Diesmal hatten sie ihren Streik auch mit Solidaritätsaktionen für die Bochumer Studierenden verbunden. Am 27. April sollte die Senatssitzung stattfinden, die – sehr wahrscheinlich – die Einführung von Studiengebühren an der RUB beschlossen hätte. Sie wurde allerdings sehr schnell abgebrochen, da StudentInnen daran teilnehmen und ihre Forderungen vorbringen wollten, was natürlich nicht gewünscht war. Vorsorglich hatte man die Sitzung in einen Raum gelegt, wo nur 70 Personen Platz haben, damit keineR mithört. Daraufhin besetzten ca. 150 Studentinnen das Rektorat und forderten die Verlegung der Sitzung ins Audimax sowie Zugang zu der Sitzung, um dort ihren Protest zu Ausdruck zu bringen.

In einer Urabstimmung sprachen sich 90,7% der RUB-StudentInnen gegen die Einführung von Studiengebühren aus. Eine Vollversammlung gestern Morgen beschloss, sich nicht einfach ausverkaufen zu lassen und in den Streik zu treten, um ihre Rechte einzufordern und für ihre Studienplätze und die der zukünftigen Studentinnen zu kämpfen.

Erstaunlich ruhig blieben die 2500 DemonstrantInnen auf dem Univorplatz angesichts der unglaublichen Dinge, die von den Rednern verkündet wurden: ein Vertreter der Unileitung wurde nicht sofort ausgepfiffen, als er ewig die immer gleiche Leier ab spulte, die wir alle tagtäglich in Presse, Funk und Fernsehen zu hören kriegen: es ist kein Geld da, also müsst ihr blechen! (Man wolle es ja auch nicht, man habe jahrzehntelang gekämpft, man sei ja im selben Boot, aber es ginge nicht anders).
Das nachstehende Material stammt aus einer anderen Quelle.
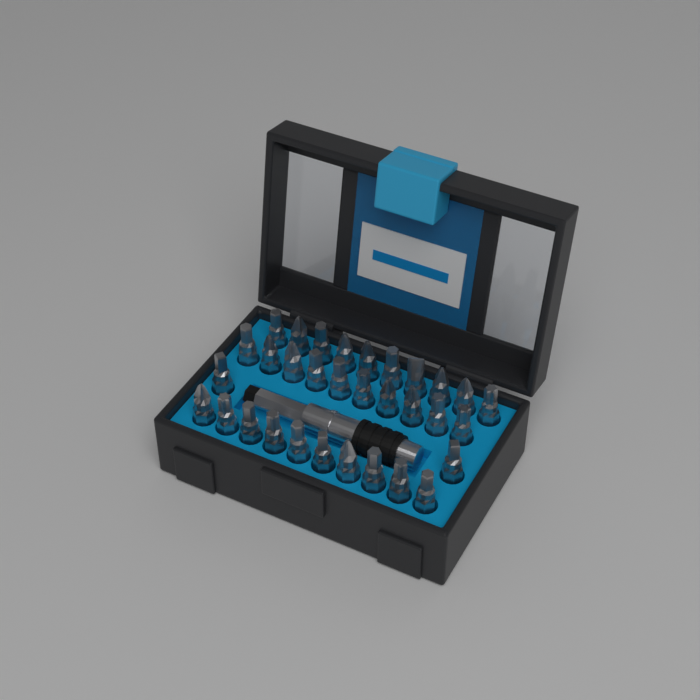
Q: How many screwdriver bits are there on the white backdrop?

Das verwunderte natürlich niemanden, aber den leeren Worten folgten umso drastischere Taten: die Unileitung ließ das Rektorat kurzerhand durch eine Hundertschaft der Polizei gewaltsam räumen! So werden friedlich für ihre Rechte eintretende Studierende kriminalisiert. Denn Bildung ist ein Recht für jeden, aber sie wird durch Studiengebühren nur noch für eine kleine reiche Minderheit zugänglich sein – denn wer kann sich schon, zusätzlich zu den Lebenserhaltungskosten noch 500 € Studiengebühren im Semester leisten? Wie sollen das die Kinder der Opel-ArbeiterInnen, der ehemaligen ArbeiterInnen und jetzt Erwerbslosen und der Hartz4- EmpfängerInnen bezahlen? Gerade im Ruhrgebiet gibt es in Westdeutschland – abgesehen von Bremerhaven – die höchste Anzahl von Hartz – IV-EmpfängerInnen. Die Universitäten werden sich dort nicht durch eine befürchtete „schlechtere Qualität“ infolge fehlender Gelder leeren, sondern durch die nicht mehr vorhandenen StudentInnen.
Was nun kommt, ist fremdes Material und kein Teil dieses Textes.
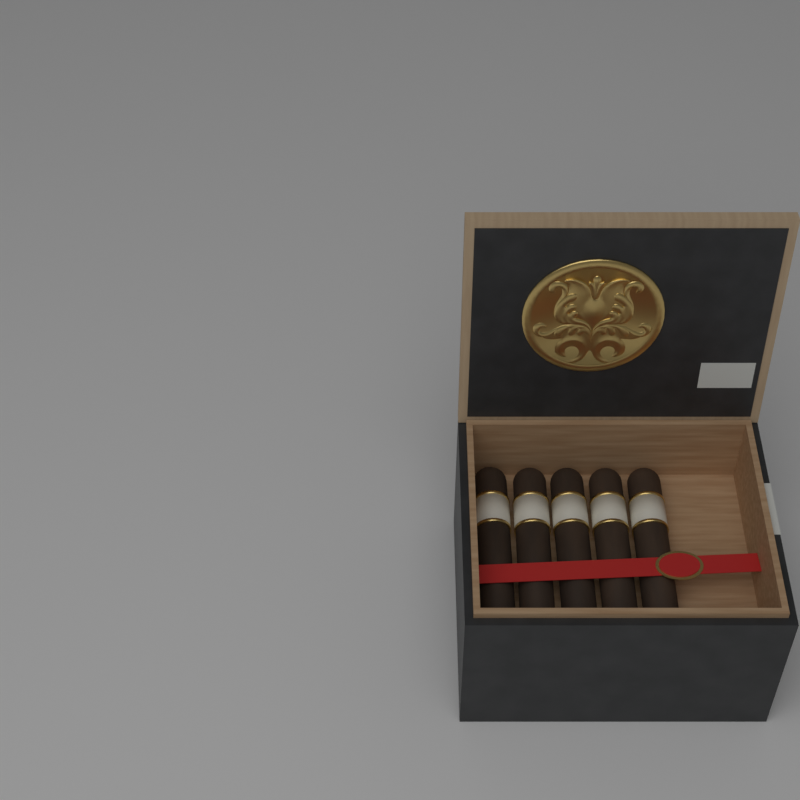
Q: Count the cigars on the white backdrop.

Kein Studium, keine Lehrstelle, keinen Schulabschluss – so stellen sich immer mehr Jugendliche ihre Zukunft mittlerweile vor. Immer mehr Schulabgänger sehen nicht ein, wozu sie überhaupt noch einen Abschluss machen sollen. Und immer mehr bleiben immer früher auf der Strecke. Mit dem neuen Schulgesetz in NRW, das unter anderem Kopfnoten und Zentralabitur beinhalten soll, werden schon in der Schule die Schwachen ausgesiebt, nur die Elite bleibt übrig- die Kinder, die deswegen so „elitär“ sind, weil ihre Eltern sich Nachhilfestunden leisten können, und weil sie nicht anecken in der Gesellschaft oder in der schule.
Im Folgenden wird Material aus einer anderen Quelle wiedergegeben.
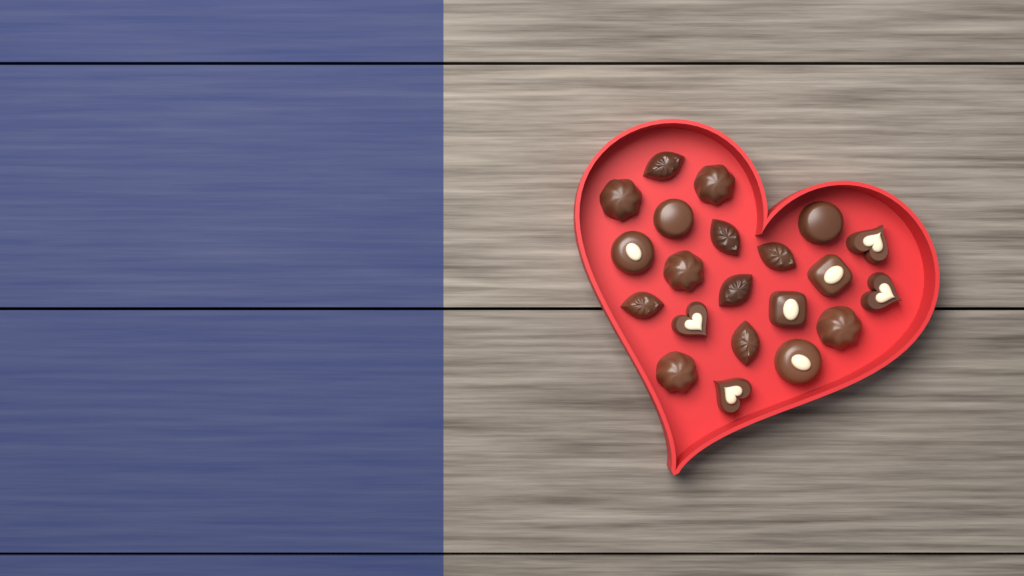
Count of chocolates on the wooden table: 21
An diesem Donnerstag wurde nicht nur das Rektorat in Bochum, sondern zeitgleich auch in Köln und Bonn besetzt, da zufällig am selben Tag die entsprechende Entscheidung für Studiengebühren getroffen werden sollte. An der Katholischen Fachhochschule in Aachen soll es am 24. Mai demnächst einen Streiktag geben, für die Universitäten Duisburg und Essen ist ein Streik beschlossen worden. Die Bereitschaft zum Widerstand ist sehr groß, Jetzt kommt es darauf an, diesen Widerstand an den Universitäten nicht nur gleichzeitig, sondern gemeinsam und städteübergreifend zu organisieren.

Das gilt nicht nur für die Studierenden: der gemeinsame Protest der Bochumer Studierenden und ArbeiterInnen und Angestellten der RUB sind ein gutes Vorbild. Denn Die Studierenden, Beschäftigten und SchülerInnen sitzen wirklich im selben Boot. Wir brauchen deshalb die gemeinsame Gegenwehr und gemeinsame Streik- und Protestaktionen aller studentInnen, aller SchülerInnen und Beschäftigten des öffentlichen Dienstes gegen die Pläne der Landesregierung, gegen die Politik für die Wirtschaftsbosse, für eine lebenswerte Zukunft für alle!